Dataset entries
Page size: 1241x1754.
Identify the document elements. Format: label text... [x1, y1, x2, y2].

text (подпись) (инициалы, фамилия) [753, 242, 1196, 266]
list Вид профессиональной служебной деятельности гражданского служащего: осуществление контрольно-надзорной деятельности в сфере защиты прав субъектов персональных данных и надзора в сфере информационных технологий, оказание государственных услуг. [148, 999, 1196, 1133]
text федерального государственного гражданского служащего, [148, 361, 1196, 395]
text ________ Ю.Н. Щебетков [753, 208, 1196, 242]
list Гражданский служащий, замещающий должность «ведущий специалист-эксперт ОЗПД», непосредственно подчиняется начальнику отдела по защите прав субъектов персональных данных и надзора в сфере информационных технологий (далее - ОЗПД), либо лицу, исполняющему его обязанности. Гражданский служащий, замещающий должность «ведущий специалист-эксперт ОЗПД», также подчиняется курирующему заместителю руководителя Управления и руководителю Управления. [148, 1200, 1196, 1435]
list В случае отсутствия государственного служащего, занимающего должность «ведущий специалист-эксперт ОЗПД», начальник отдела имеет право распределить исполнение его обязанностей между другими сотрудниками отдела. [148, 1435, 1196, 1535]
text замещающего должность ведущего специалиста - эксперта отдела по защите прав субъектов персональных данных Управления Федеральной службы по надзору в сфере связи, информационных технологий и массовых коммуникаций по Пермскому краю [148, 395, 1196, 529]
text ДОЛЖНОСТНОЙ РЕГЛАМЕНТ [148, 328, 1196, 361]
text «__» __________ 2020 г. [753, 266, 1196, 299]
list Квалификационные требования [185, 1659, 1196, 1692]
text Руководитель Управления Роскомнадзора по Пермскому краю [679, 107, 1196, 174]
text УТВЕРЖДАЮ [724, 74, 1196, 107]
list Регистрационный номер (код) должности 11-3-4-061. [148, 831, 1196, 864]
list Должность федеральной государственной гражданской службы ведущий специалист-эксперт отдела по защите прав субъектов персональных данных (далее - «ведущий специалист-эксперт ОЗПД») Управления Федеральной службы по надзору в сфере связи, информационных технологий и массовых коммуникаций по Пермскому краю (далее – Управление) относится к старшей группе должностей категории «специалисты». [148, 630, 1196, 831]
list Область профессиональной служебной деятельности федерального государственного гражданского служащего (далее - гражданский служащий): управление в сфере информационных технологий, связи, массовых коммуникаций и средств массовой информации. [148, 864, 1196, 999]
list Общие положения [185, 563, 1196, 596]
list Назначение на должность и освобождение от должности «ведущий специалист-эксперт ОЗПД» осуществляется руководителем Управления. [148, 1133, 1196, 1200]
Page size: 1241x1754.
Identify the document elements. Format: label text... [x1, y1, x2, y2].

What is expected
The answer must be every line from the records above that contains the word "гражданского", copied out.

Response
list Вид профессиональной служебной деятельности гражданского служащего: осуществление контрольно-надзорной деятельности в сфере защиты прав субъектов персональных данных и надзора в сфере информационных технологий, оказание государственных услуг. [148, 999, 1196, 1133]
text федерального государственного гражданского служащего, [148, 361, 1196, 395]
list Область профессиональной служебной деятельности федерального государственного гражданского служащего (далее - гражданский служащий): управление в сфере информационных технологий, связи, массовых коммуникаций и средств массовой информации. [148, 864, 1196, 999]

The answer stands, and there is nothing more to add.